Observem que a Carta não especifica se os crimes foram cometidos antes ou depois do mandato ou a sua natureza. Mas Roberto Barroso, que chamo “O Licurgo de Ipanema”, resolveu propor uma Questão de Ordem, estabelecendo que, no caso dos membros do Congresso Nacional, o foro segue sendo o Supremo apenas para crimes cometidos no curso do mandato e em razão deste.
Três ministros discordavam da proposição inteira de Barroso porque entendem que cabe ao Congresso mudar a Constituição, a saber: Dias Toffoli, Ricardo Lewandowski e Gilmar Mendes. É o que eu também penso. Mesmo assim, votaram parcialmente com o relator porque já se sabiam vencidos. Tentaram evitar o mal maior. Não conseguiram.
No caso, os três haviam aderido ao voto de Alexandre de Moraes, que concordava com a proposta de que os crimes anteriores ao mandato não devem ser julgados pelo Supremo, mas considerava contraproducente a definição sobre se o delito guarda ou não relação com o mandato. Para ele, tendo ocorrido no seu exercício deste, a competência para processar e julgar teria de ser do Supremo. E tem razão nesse particular. Afinal, quem vai fazer essa definição? Resultado: há o risco de o STF ser acionado para dirimir a dúvida.
Assim, na aritmética meio burra, pode-se dizer que o Supremo aprovou por unanimidade que o tribunal julgará deputados e senadores no caso de crimes comuns que lhes são imputados no curso do mandato. E a segunda parte da tese também venceu: a Casa será o foro apenas para os crimes cometidos em razão da função. Nesse caso, o placar foi de 7 a 4.
Assim, o foro especial foi mitigado para 594 das quase 60 mil que o detêm. Arredondando, estamos falando de apenas 1%. A Câmara reagiu, corretamente a meu ver, e decidiu tomar as providências para votar Proposta de Emenda Constitucional, já aprovada no Senado, que extingue o foro especial, mantendo-o apenas para os respectivos presidentes dos Três Poderes e procurador-geral da República.
Haverá, podem apostar, um aumento da impunidade. Não são poucos os deputados e senadores que preferirão ser julgados nos seus respectivos Estados porque exercem influência sobre o Judiciário local, seja estadual, seja federal. Também estão abertas as portas à perseguição política disfarçada de rigor penal.
Eu lhes faço de novo a pergunta: existirá algum artigo da Constituição que esteja a salvo do Supremo? A resposta é “não”! Em que democracia do mundo uma corte suprema toma decisões contrariando o que está explicitamente definido na Constituição? Resposta: em nenhuma!

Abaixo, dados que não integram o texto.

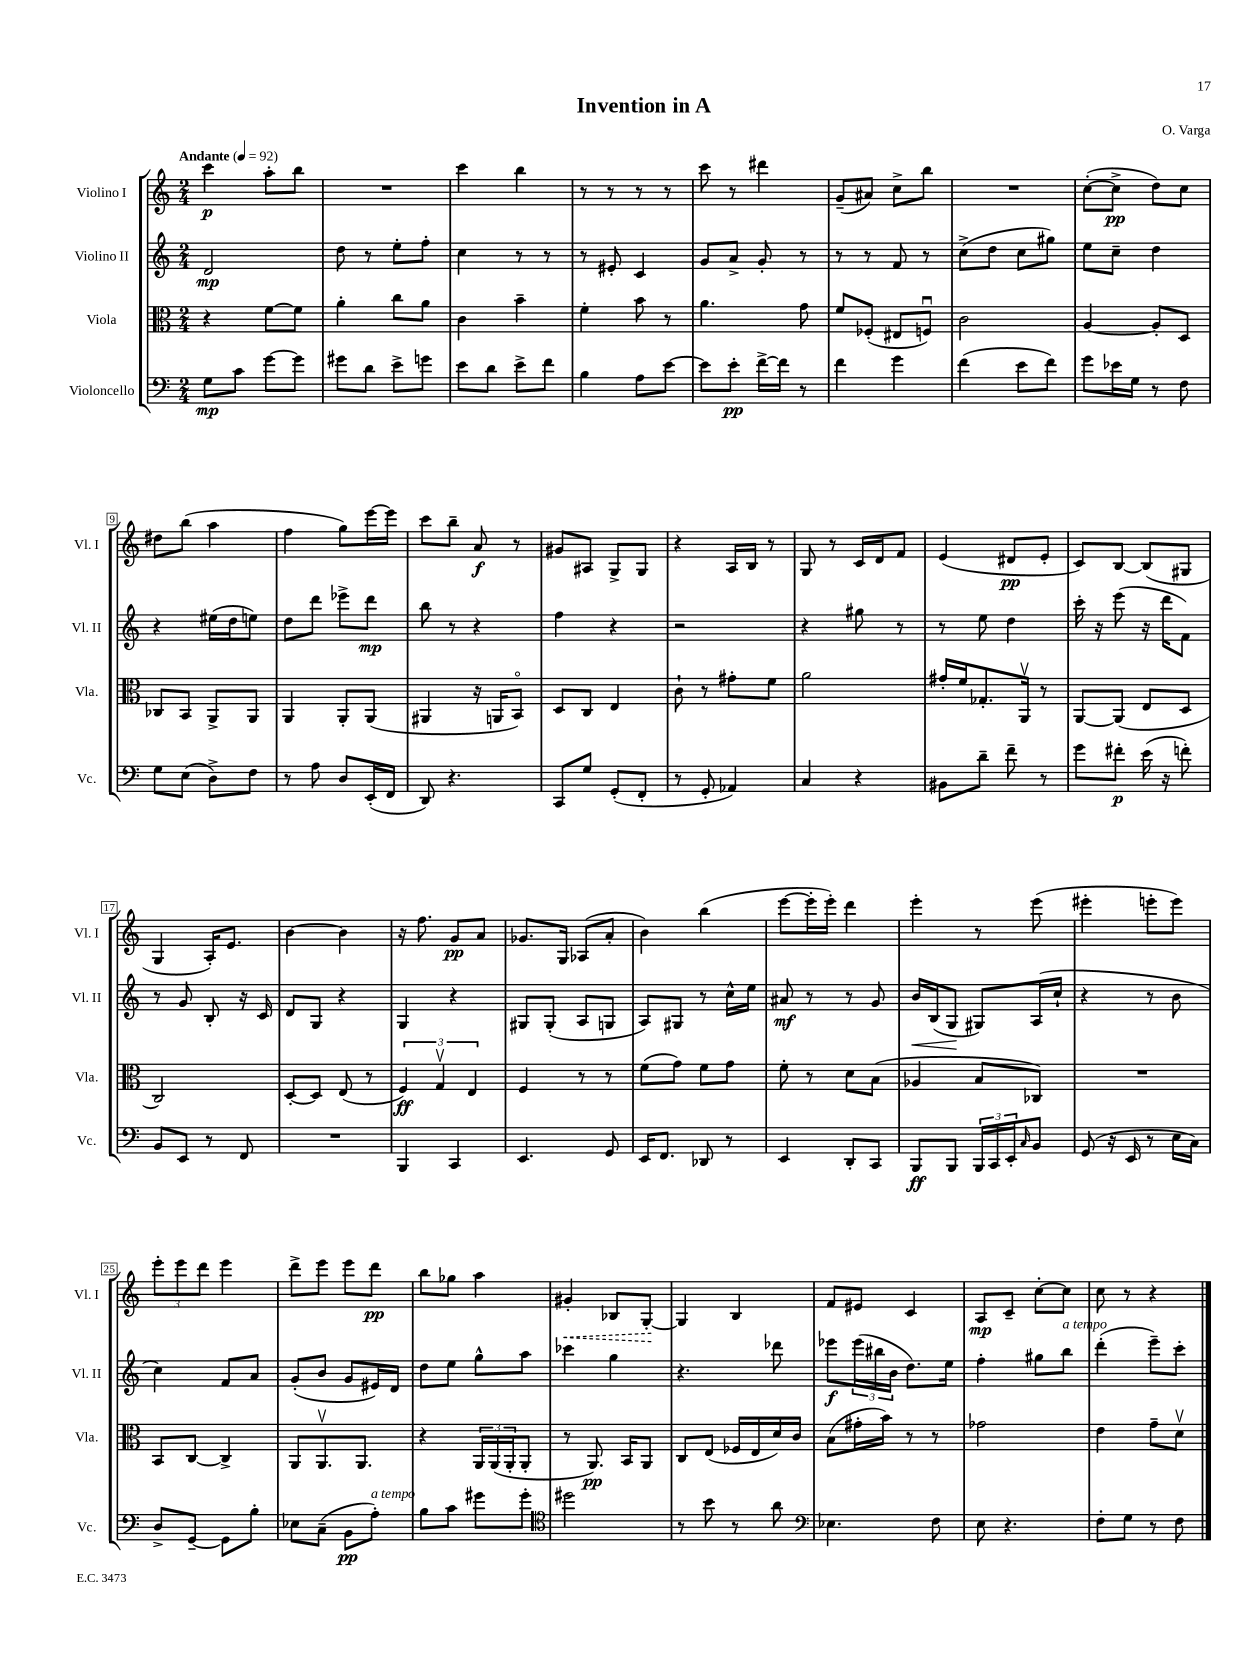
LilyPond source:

Em que país do mundo um tribunal considera inconstitucional uma determinada medida quando nada na Carta nem mesmo o sugere? Resposta: em nenhum! Em que lugar do mundo o guardião da Lei Maior promove um estupro coletivo contra o ente que está sob sua proteção e que também o rege? A resposta é “nenhum” outra vez.
E, meus queridos, se a Constituição não existe, então tudo é permitido e depende da maioria de ocasião do Supremo. O nome disso é insegurança jurídica.